Despite the advantages of discriminative prototype-based methods, their role in adversarial robustness remains underexplored. Meanwhile, current adversarial training methods predominantly focus on robustness against adversarial attacks without explicitly leveraging geometric structures in the latent space, usually resulting in reduced accuracy on the original clean data. We propose a novel framework named Adversarially trained Deep Positive-Negative Prototypes (Adv-DPNP), which integrates discriminative prototype-based learning with adversarial training. Adv-DPNP uses unified class prototypes that serve as both classifier weights and robust anchors in the latent space.

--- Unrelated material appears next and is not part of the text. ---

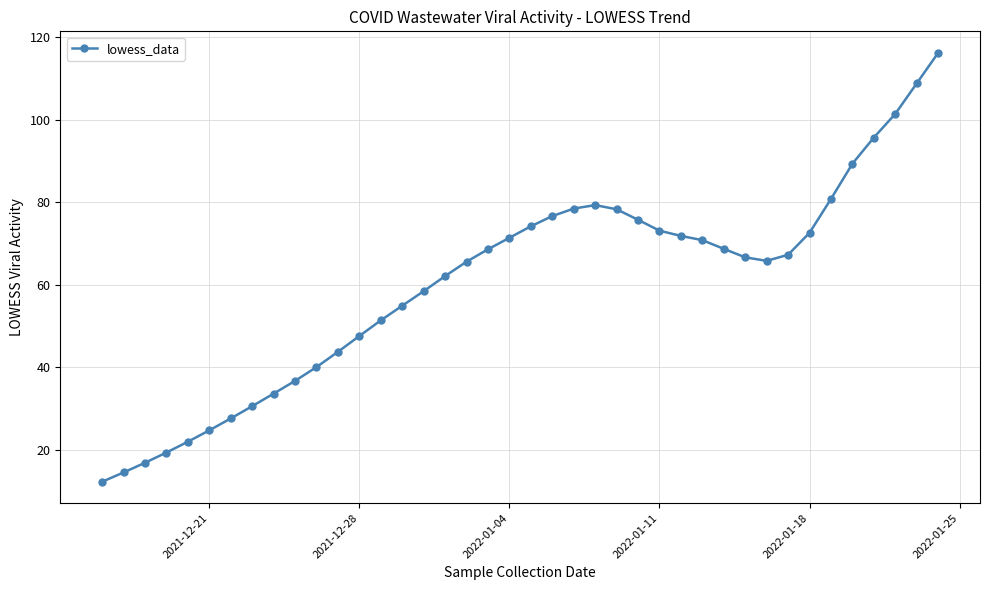

What is the difference between the second highest and minimum values?

96.5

Moreover, a novel dual-branch training mechanism maintains stable prototypes by updating them exclusively with clean data, while the feature extractor is trained on both clean and adversarial inputs to increase invariance to adversarial perturbations. In addition, we use a composite loss that combines positive-prototype alignment, negative-prototype repulsion, and consistency regularization to further enhance discrimination, adversarial robustness, and clean accuracy. Extensive experiments on standard benchmarks (CIFAR-10/100 and SVHN) confirm that Adv-DPNP improves clean accuracy over state-of-the-art defenses and baseline methods, while maintaining competitive or superior robustness under a suite of widely used attacks, including FGSM, PGD, C\&W, and AutoAttack. We also evaluate robustness to common corruptions on CIFAR-10-C, where Adv-DPNP achieves the highest average accuracy across severities and corruption types. Additionally, we provide an in-depth analysis of the discriminative quality of the learned feature representations, highlighting the effectiveness of Adv-DPNP in maintaining compactness and clear separation in the latent space.